1.  Conditions to test using agar plates:

·        Press fingers onto agar

·        Lick fingers and press onto agar (wash your hands before doing this…)

·        6 drops of tap water (drop in different locations on plate)

·        6 drops of standing water from outside (drop in different locations on plate)

·        6 drops of apple juice (drop in different locations on plate)

·        Smear of yogurt

·        Hair debris/dandruff

·        Leave dish open on lab bench for 2 hrs

·        Leave dish open in hood for 2 hrs

·        Control

      NOTE:  Remember to label each condition and put your initials on the plate.

2.   Store plates on counter (NOT in laminar flow hood).

3.   Check plates in 2 days.  Record observations.

 

 

Serratia marceans Study

1.      Label plates 1 - 12. 

2.      All students put on one glove.  Wet gloves with DI water.  Line up students 1 - 12.

3.      Transfer S. marceans from initial culture plate to glove by gently rubbing dish.

4.      Transfer S. marceans glove to glove through line of students (student 1, 2, 3, …).

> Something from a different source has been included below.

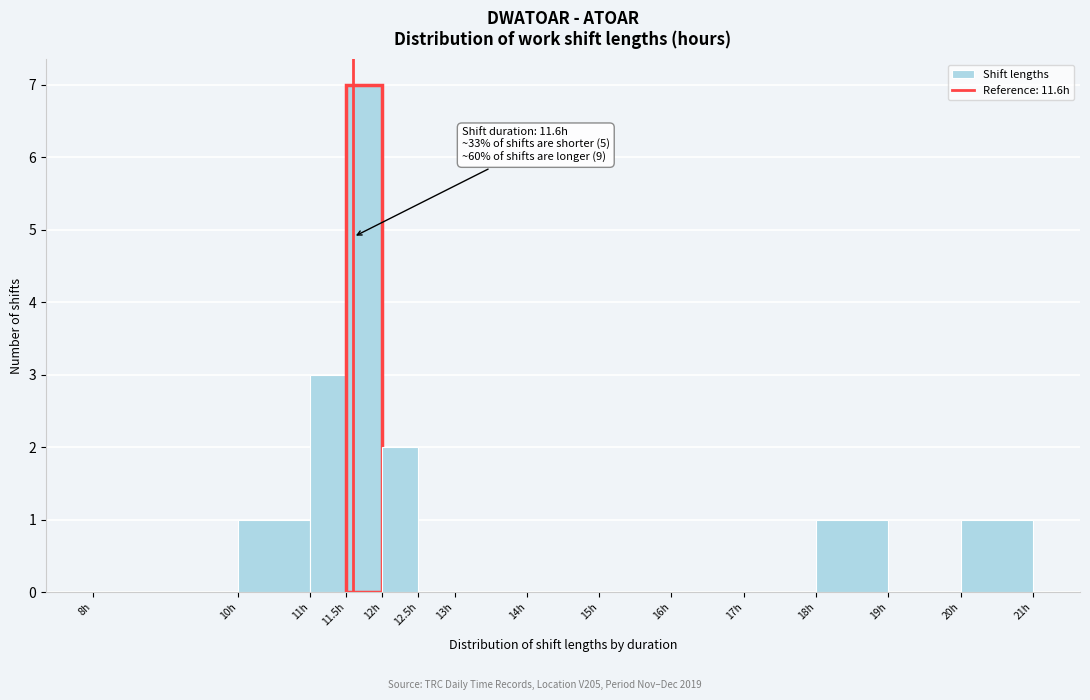

Over which range of the x-axis is the bar tallest?

11.5 to 12.0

5.      Transfer S. marceans from glove to plate (student 1 to plate 1, etc.) by lightly pressing and rubbing gloves onto agar surface.  Be careful not to push too hard and disrupt agar surface.

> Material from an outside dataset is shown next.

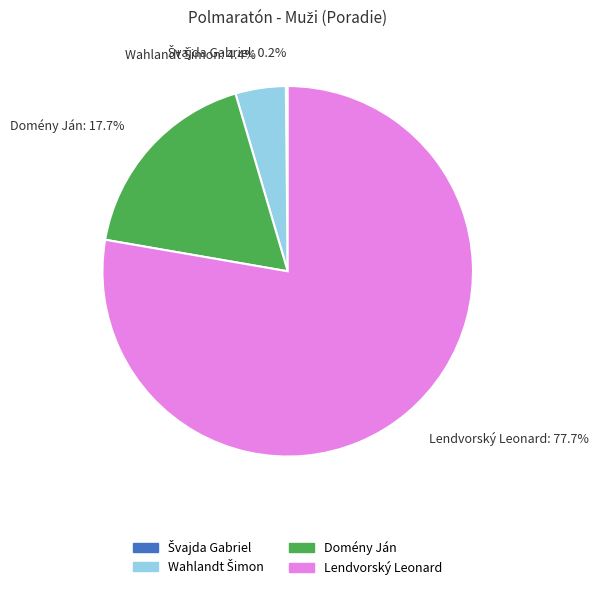

The Lendvorský Leonard slice represents 78% of the pie. True or false?

True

6.      Record observations.  In which dishes is the S. marceans visible?

7.      Leave plates on counter for 2 days.  Do NOT put plates in laminar flow hood.

8.      Check plates in 2 days.  Record observations.

 

Data and observations should be recorded in your laboratory notebook.  The observations recorded for the Contamination Study (step 3) and the Serratia marceans Study (steps 6 and 8) are each worth 5 pts.